(TASK MATERIAL)
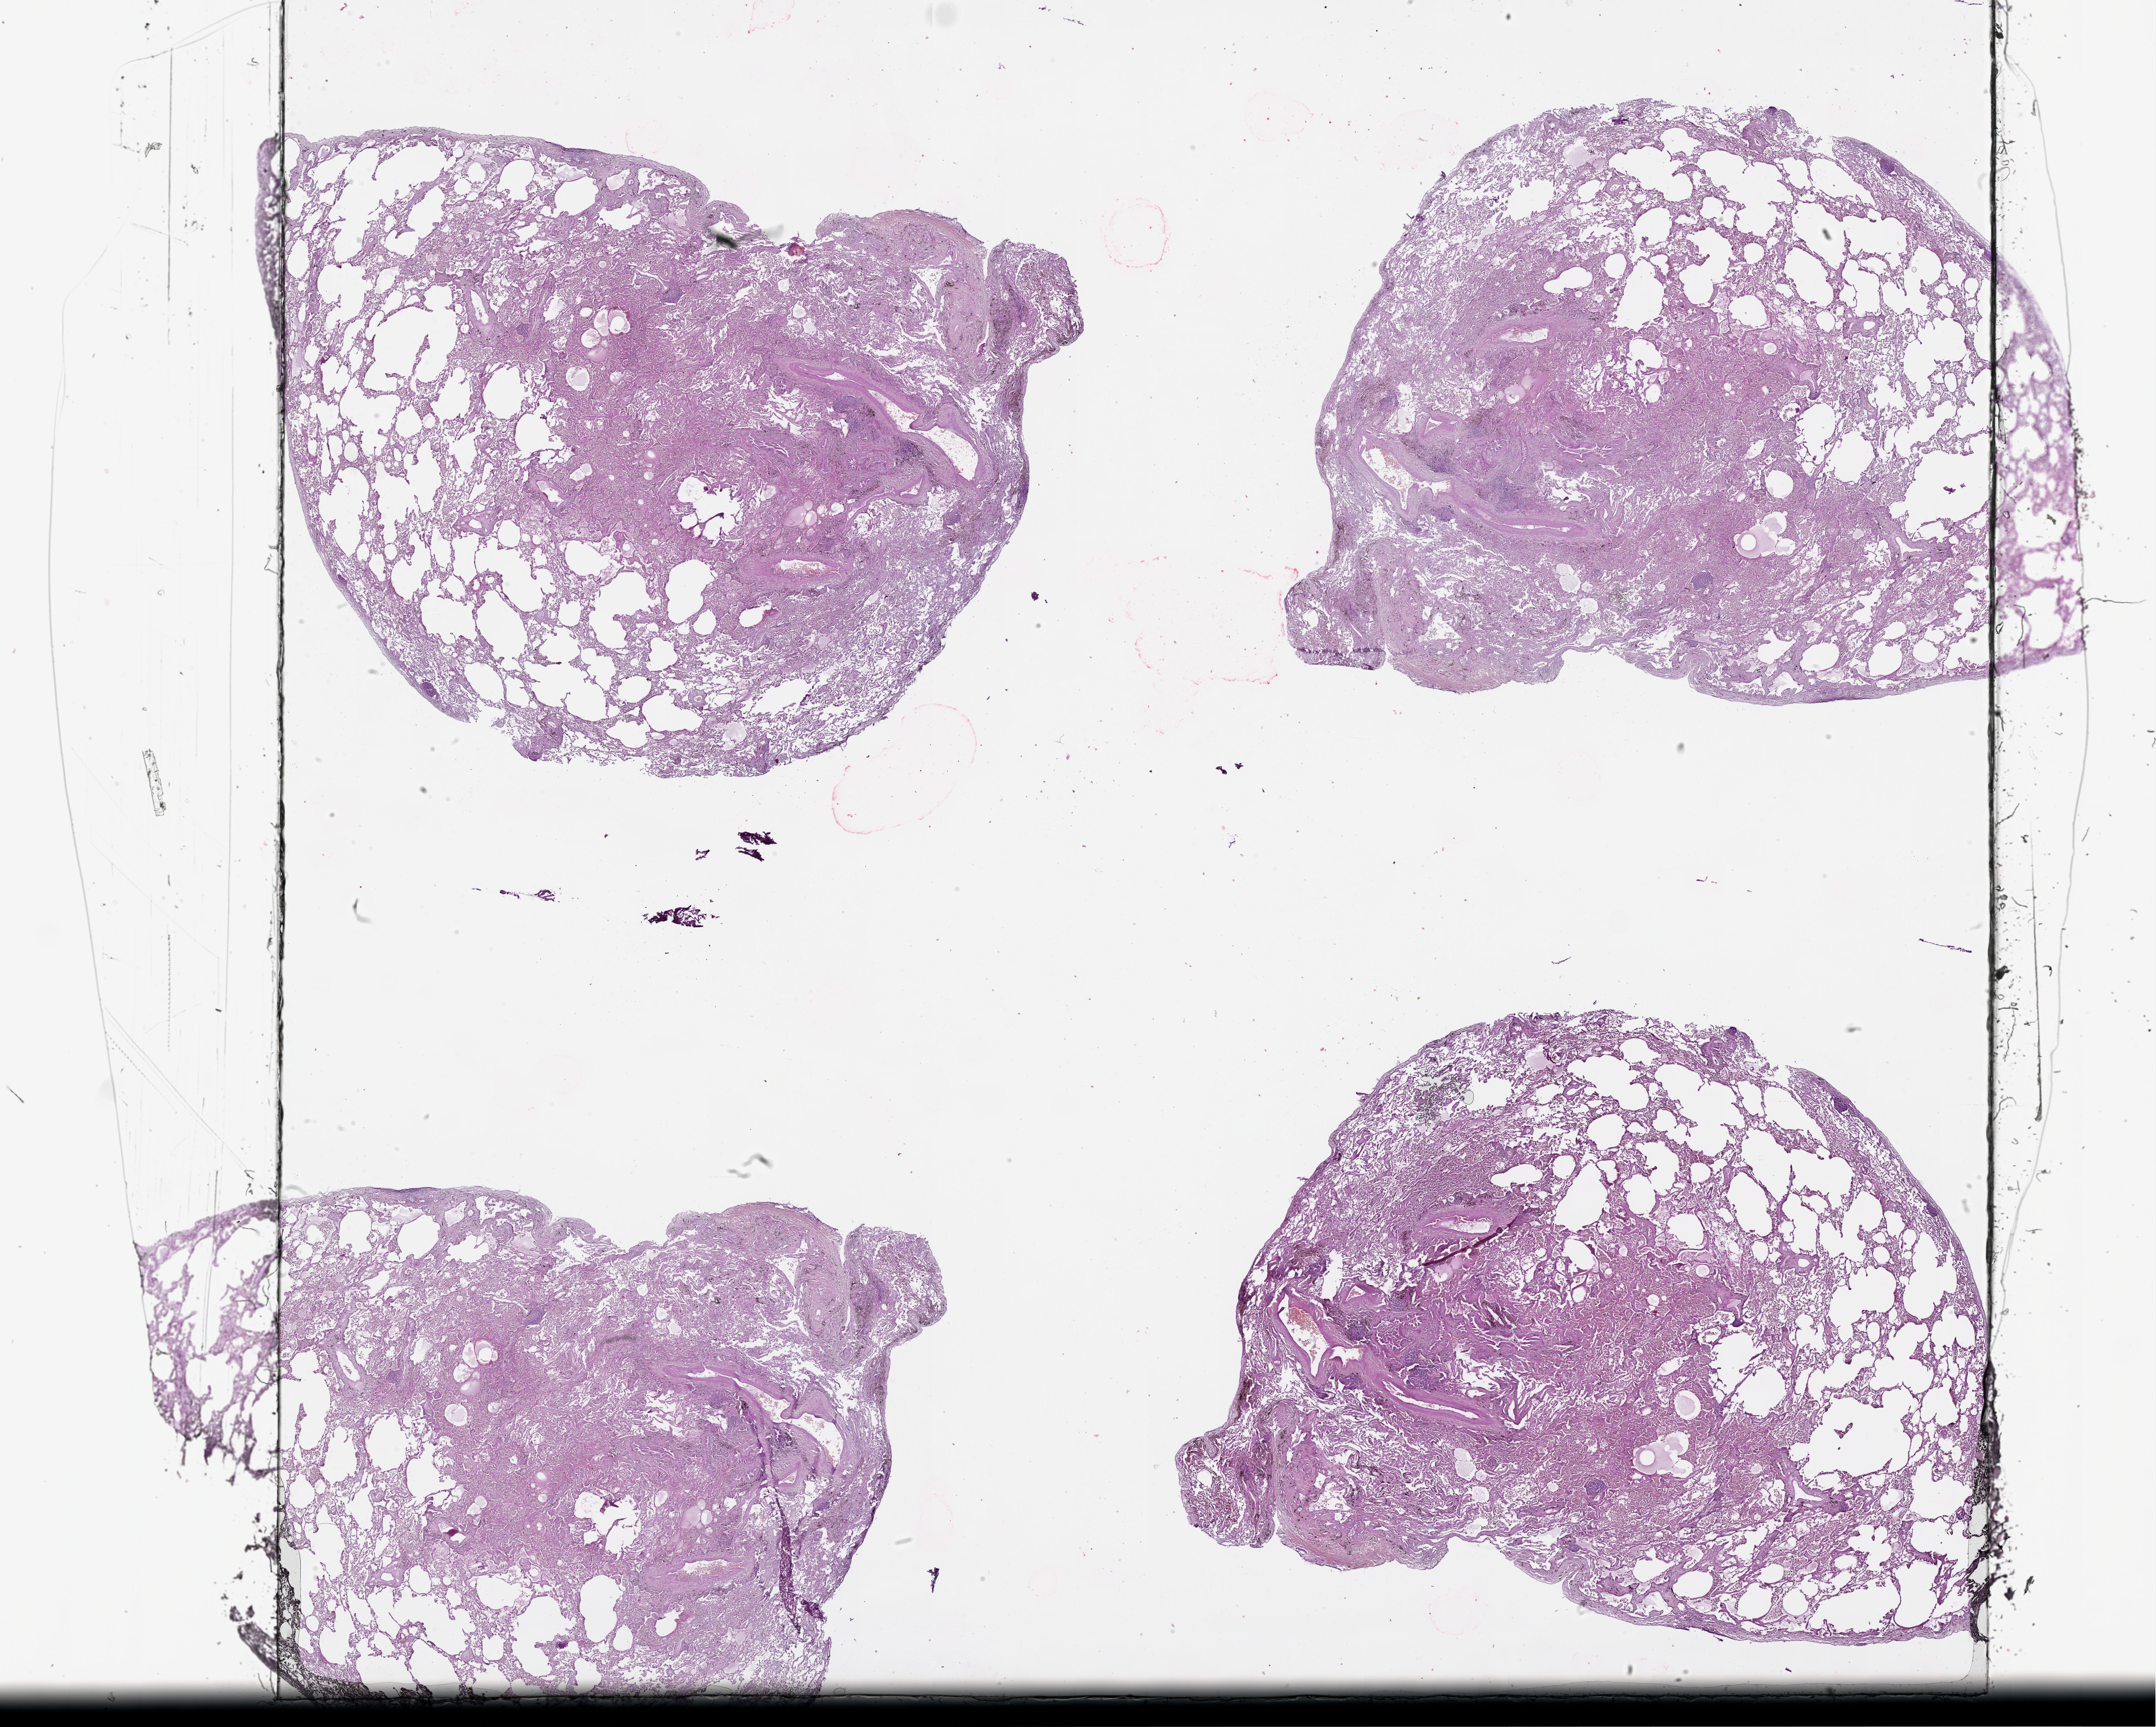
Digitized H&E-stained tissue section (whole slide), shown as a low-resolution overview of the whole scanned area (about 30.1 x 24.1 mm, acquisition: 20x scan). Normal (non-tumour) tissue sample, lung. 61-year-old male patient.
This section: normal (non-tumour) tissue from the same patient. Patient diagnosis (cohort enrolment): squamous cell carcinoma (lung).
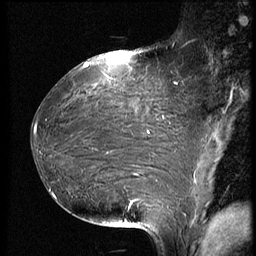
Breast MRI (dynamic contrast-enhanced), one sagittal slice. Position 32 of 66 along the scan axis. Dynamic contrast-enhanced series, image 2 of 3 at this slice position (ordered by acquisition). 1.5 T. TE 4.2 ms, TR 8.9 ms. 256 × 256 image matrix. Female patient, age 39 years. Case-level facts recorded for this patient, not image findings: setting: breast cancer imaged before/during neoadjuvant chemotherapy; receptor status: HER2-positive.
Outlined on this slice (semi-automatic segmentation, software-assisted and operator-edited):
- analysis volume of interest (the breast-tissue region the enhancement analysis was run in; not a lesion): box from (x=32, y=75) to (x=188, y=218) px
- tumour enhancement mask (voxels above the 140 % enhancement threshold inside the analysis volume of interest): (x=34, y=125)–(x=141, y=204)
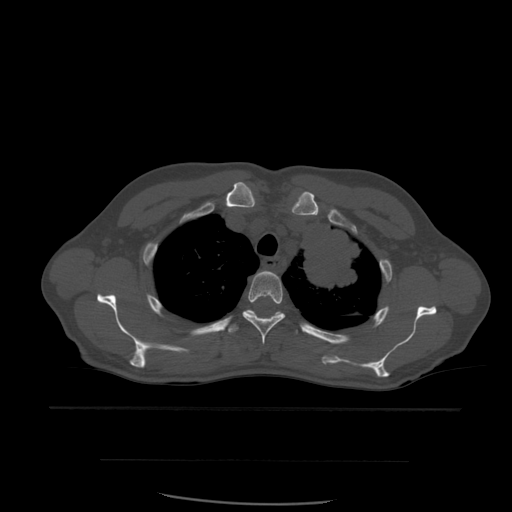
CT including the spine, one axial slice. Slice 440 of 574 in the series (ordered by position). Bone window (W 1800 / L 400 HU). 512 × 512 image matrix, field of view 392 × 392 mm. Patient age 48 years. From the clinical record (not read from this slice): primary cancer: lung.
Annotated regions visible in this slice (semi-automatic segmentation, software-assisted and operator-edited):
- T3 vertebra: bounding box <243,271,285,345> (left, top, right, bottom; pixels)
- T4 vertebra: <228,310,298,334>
(End TASK MATERIAL)
Only lines containing "lung" belong in the answer; copy every such line from the records.

Digitized H&E-stained tissue section (whole slide), shown as a low-resolution overview of the whole scanned area (about 30.1 x 24.1 mm, acquisition: 20x scan). Normal (non-tumour) tissue sample, lung. 61-year-old male patient.
This section: normal (non-tumour) tissue from the same patient. Patient diagnosis (cohort enrolment): squamous cell carcinoma (lung).
CT including the spine, one axial slice. Slice 440 of 574 in the series (ordered by position). Bone window (W 1800 / L 400 HU). 512 × 512 image matrix, field of view 392 × 392 mm. Patient age 48 years. From the clinical record (not read from this slice): primary cancer: lung.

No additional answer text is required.